◆ Required work ◆
Rewrite the records below, replacing every "dist" with "distance" and keeping everything else the same.

◆ Extracted information ◆
------------------------------------------------------------------------

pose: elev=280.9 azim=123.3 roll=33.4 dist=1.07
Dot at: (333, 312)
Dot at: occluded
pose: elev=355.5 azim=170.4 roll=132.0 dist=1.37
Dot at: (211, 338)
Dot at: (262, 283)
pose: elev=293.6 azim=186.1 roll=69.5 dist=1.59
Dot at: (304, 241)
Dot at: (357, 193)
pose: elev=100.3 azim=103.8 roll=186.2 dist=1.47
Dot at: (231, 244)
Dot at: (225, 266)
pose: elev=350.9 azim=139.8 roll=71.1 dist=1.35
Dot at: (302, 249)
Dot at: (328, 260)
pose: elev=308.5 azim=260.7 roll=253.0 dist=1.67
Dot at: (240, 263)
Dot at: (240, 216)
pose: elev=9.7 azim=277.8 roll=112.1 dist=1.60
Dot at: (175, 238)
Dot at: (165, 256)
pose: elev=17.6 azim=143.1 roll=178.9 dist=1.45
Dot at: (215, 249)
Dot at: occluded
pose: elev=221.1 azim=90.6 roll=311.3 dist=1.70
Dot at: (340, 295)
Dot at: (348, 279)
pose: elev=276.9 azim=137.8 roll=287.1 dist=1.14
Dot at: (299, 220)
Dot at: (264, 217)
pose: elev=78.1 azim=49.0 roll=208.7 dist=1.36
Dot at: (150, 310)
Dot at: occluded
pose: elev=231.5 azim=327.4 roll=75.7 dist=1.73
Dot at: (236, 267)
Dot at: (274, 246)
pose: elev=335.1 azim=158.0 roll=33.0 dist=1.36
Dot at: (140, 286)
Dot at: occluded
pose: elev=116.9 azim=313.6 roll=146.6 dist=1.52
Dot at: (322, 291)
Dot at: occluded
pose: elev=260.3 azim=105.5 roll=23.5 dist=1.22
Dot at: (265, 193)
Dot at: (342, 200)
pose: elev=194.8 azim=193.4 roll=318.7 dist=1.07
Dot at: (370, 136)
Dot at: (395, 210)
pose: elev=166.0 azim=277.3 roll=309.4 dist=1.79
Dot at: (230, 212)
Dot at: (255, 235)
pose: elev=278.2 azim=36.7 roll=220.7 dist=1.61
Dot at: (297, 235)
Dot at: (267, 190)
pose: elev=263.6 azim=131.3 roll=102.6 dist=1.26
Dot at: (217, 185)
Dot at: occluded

------------------------------------------------------------------------

◆ Exercise answer ◆
pose: elev=280.9 azim=123.3 roll=33.4 distance=1.07
Dot at: (333, 312)
Dot at: occluded
pose: elev=355.5 azim=170.4 roll=132.0 distance=1.37
Dot at: (211, 338)
Dot at: (262, 283)
pose: elev=293.6 azim=186.1 roll=69.5 distance=1.59
Dot at: (304, 241)
Dot at: (357, 193)
pose: elev=100.3 azim=103.8 roll=186.2 distance=1.47
Dot at: (231, 244)
Dot at: (225, 266)
pose: elev=350.9 azim=139.8 roll=71.1 distance=1.35
Dot at: (302, 249)
Dot at: (328, 260)
pose: elev=308.5 azim=260.7 roll=253.0 distance=1.67
Dot at: (240, 263)
Dot at: (240, 216)
pose: elev=9.7 azim=277.8 roll=112.1 distance=1.60
Dot at: (175, 238)
Dot at: (165, 256)
pose: elev=17.6 azim=143.1 roll=178.9 distance=1.45
Dot at: (215, 249)
Dot at: occluded
pose: elev=221.1 azim=90.6 roll=311.3 distance=1.70
Dot at: (340, 295)
Dot at: (348, 279)
pose: elev=276.9 azim=137.8 roll=287.1 distance=1.14
Dot at: (299, 220)
Dot at: (264, 217)
pose: elev=78.1 azim=49.0 roll=208.7 distance=1.36
Dot at: (150, 310)
Dot at: occluded
pose: elev=231.5 azim=327.4 roll=75.7 distance=1.73
Dot at: (236, 267)
Dot at: (274, 246)
pose: elev=335.1 azim=158.0 roll=33.0 distance=1.36
Dot at: (140, 286)
Dot at: occluded
pose: elev=116.9 azim=313.6 roll=146.6 distance=1.52
Dot at: (322, 291)
Dot at: occluded
pose: elev=260.3 azim=105.5 roll=23.5 distance=1.22
Dot at: (265, 193)
Dot at: (342, 200)
pose: elev=194.8 azim=193.4 roll=318.7 distance=1.07
Dot at: (370, 136)
Dot at: (395, 210)
pose: elev=166.0 azim=277.3 roll=309.4 distance=1.79
Dot at: (230, 212)
Dot at: (255, 235)
pose: elev=278.2 azim=36.7 roll=220.7 distance=1.61
Dot at: (297, 235)
Dot at: (267, 190)
pose: elev=263.6 azim=131.3 roll=102.6 distance=1.26
Dot at: (217, 185)
Dot at: occluded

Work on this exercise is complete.